■ **Exercise goal**
Print every line of the listing below, starting with the line that holds "ring dip: (533, 444)" and going on through the line that holds "ring pip: (637, 249)", both included, and print nothing else.

------------------------------------

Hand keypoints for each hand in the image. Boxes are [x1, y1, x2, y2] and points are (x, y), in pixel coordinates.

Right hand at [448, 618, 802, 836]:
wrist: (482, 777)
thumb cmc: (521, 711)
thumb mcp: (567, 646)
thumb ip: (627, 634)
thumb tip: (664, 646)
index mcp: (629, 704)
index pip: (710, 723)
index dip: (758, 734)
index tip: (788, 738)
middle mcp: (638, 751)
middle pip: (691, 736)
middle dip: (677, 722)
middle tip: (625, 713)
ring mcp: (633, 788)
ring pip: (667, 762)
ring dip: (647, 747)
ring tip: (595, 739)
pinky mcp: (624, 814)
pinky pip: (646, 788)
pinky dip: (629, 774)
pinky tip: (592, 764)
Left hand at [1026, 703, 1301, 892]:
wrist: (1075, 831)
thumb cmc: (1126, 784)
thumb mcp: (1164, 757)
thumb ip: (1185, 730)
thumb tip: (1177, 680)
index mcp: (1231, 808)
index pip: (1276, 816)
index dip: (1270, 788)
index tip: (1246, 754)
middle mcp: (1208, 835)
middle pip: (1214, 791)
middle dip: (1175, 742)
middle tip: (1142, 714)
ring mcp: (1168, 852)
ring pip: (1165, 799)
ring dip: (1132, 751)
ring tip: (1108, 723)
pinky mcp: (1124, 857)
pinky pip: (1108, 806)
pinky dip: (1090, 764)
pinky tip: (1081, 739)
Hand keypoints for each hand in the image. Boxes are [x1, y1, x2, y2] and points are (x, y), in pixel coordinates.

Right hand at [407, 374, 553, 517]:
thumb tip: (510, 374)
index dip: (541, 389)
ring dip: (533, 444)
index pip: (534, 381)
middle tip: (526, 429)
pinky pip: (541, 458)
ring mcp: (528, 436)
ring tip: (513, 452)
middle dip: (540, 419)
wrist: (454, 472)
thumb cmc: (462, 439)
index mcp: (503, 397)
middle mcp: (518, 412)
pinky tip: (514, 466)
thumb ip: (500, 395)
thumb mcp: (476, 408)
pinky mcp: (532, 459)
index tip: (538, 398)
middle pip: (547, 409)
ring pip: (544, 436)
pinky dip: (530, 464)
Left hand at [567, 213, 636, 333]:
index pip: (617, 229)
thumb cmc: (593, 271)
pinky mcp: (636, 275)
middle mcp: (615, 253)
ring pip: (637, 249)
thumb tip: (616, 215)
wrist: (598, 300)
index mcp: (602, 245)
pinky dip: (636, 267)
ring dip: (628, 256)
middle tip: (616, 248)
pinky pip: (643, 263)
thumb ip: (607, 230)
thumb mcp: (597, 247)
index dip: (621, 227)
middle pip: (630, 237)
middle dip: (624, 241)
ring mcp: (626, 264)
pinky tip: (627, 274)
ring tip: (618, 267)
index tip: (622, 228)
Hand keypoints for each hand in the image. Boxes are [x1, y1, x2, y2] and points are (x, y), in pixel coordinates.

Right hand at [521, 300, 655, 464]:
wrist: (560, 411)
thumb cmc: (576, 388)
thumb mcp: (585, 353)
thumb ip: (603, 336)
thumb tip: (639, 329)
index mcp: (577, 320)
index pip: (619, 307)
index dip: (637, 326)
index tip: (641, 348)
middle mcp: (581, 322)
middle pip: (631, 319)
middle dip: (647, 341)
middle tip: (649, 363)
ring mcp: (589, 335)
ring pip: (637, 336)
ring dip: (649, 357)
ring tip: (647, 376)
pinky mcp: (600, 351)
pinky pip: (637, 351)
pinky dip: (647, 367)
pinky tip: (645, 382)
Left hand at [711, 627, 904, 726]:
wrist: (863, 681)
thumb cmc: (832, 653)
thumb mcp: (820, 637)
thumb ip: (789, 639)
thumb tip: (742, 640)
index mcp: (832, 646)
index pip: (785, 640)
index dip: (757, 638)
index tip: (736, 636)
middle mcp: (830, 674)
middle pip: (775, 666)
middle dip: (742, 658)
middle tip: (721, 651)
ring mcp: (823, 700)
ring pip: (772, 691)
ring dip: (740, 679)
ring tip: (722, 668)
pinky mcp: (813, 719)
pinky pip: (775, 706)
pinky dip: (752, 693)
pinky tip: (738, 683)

------------------------------------

■ **Answer area**
ring dip: (533, 444)
index pip: (534, 381)
middle tip: (526, 429)
pinky pip: (541, 458)
ring mcp: (528, 436)
ring tip: (513, 452)
middle dip: (540, 419)
wrist: (454, 472)
thumb cmc: (462, 439)
index mcp: (503, 397)
middle mcp: (518, 412)
pinky tip: (514, 466)
thumb ip: (500, 395)
thumb mcp: (476, 408)
pinky mcp: (532, 459)
index tip: (538, 398)
middle pip: (547, 409)
ring pip: (544, 436)
pinky dip: (530, 464)
Left hand at [567, 213, 636, 333]:
index pip: (617, 229)
thumb cmc: (593, 271)
pinky mcp: (636, 275)
middle mcp: (615, 253)
ring pip: (637, 249)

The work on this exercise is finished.